Training based on VAM relies on riding to a perceived effort level and then calculating the value after the fact. There's no immediate feedback which is what power gives you. Want to ride up that hill at a certain effort level, pick a Watt number and then maintain that all the way up regardless of the gradient.
A power meter is a rather complicated unit, consisting of a strain gauge to measure torque and a unit to measure RPM. Both of them are prone to error, especially the former.
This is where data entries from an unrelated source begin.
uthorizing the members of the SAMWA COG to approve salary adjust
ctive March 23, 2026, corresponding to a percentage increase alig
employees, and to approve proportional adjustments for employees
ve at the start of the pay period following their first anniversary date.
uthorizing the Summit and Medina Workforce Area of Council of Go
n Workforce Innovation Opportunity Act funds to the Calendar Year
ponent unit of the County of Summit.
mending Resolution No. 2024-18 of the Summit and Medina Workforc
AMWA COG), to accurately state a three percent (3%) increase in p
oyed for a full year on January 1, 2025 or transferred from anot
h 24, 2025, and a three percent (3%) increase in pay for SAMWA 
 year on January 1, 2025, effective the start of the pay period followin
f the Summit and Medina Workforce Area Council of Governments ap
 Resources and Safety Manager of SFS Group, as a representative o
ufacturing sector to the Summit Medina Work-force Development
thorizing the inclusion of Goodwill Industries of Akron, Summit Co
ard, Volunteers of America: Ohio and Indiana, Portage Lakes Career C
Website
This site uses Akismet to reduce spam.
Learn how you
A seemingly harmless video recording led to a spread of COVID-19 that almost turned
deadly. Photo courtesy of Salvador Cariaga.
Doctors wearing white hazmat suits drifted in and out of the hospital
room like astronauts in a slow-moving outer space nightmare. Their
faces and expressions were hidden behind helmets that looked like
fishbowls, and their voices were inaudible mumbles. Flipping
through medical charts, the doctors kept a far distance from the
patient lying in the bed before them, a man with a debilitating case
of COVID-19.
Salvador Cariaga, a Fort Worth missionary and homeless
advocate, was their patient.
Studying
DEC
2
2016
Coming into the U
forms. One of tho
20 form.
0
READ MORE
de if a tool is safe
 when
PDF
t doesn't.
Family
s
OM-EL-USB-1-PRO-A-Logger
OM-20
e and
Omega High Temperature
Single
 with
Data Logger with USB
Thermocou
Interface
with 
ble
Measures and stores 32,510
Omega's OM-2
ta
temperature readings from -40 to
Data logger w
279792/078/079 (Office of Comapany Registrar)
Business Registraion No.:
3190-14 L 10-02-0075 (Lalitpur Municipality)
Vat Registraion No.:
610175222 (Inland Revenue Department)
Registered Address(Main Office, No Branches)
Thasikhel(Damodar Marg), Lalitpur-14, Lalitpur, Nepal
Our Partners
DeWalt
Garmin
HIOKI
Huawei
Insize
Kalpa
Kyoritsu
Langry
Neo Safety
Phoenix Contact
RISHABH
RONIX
Strain gauges are incredibly sensitive and it doesn't take much to produce a wrong reading. For instance if it is on the crank, then you hit it with your shoe and you produce an incorrect reading for that pedal stroke. I am also unsure what happens when the bottom bracket ages. there is a bit of play and the response of the crank upon the pedal stroke becomes different... there are a number of ways the calibration can be altered.
I wouldn't take those numbers as Gospel... on balance I tend to trust a solid hill and a stop watch.
Luckily there are people like DC Rain Maker that comprehensively test different brands/models of power meters against each other by using different types (i.e. pedal based power meters against crank based, and/or against hub based). The junk ones aside they all tend to sit within their published tolerances (1-2% generally) - that's perfectly good enough for the likes of me.
The problems you seem to think might exist within power meters don't really exist in reality (again, except for the rubbish brands).
That said, one day I will probably buy a power meter, but if you know how to collect data, they seem to offer so little for so much money!
And if you do buy a power meter you'll be amazed at how much more data they provide, data that you can't extract using a stopwatch.